Como defende Young, todo o “conhecimento poderoso” é, por natureza, elitista e acrescenta alguma coisa às origens. Este “elitismo para todos” é que deve ser a preocupação de todos os intervenientes no processo educativo – alunos, pais, professores, escolas, Ministérios da Educação, Governo, etc. Esta sim é uma caminhada no sentido da igualdade de oportunidades.

J – Acha então que a medida tomada pelo MEC deveria ir mais além?
MM – Eu defendo que o estudo das línguas e culturas clássicas deveria ser obrigatório no ensino obrigatório, no 9º ou no 12º anos. Para todos, sem exceção.
Como refere Georges Steiner, no livro “Elogio da Transmissão”, “a humanidade é herdeira de uma civilização.
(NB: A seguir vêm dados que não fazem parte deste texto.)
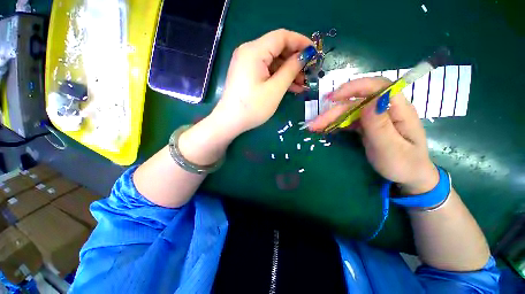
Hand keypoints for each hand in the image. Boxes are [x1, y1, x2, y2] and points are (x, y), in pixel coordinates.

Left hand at [210, 29, 313, 136]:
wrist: (230, 121)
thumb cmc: (253, 107)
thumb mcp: (275, 89)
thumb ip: (291, 69)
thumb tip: (305, 55)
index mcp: (254, 51)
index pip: (282, 37)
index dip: (300, 42)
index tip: (315, 53)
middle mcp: (248, 52)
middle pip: (277, 48)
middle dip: (295, 60)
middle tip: (309, 73)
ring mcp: (246, 63)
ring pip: (273, 61)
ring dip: (288, 71)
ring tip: (302, 84)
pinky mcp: (247, 73)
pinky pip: (266, 70)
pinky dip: (278, 77)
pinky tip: (290, 87)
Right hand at [308, 77, 438, 193]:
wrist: (408, 175)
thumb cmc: (404, 165)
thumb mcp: (393, 149)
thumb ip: (381, 126)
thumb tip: (369, 102)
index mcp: (399, 109)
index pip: (378, 87)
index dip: (354, 88)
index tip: (332, 98)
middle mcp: (385, 109)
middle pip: (356, 102)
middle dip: (333, 111)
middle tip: (314, 124)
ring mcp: (374, 117)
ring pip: (349, 111)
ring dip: (330, 118)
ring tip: (314, 127)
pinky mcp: (366, 125)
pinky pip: (348, 120)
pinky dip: (335, 124)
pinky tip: (324, 129)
Todos os educadores têm obrigação moral de assegurar que o conhecimento poderoso se mantenha vivo, seja transmitido, criticado e atualizado para ser útil às pessoas e à sociedade”. Acredito que é por aqui o futuro já hoje. Estamos sempre a tempo de começar ou recomeçar a caminhada.

J – E a que atribui esta falta de alunos interessados na aprendizagem do Latim e do Grego?
MM – À falta de oferta curricular pelas escolas; à falta de coragem de muitas direções de escolas e agrupamentos para, pelo menos, disponibilizar a possibilidade de abrir a opção Latim e/ou Grego (se ela não aparece como oferta, ninguém se lembrará dela também); à falta de informação clara e transparente sobre a utilidade destas áreas do saber. Além disso, há o tal “estigma” de que saber Latim e Grego é elitista.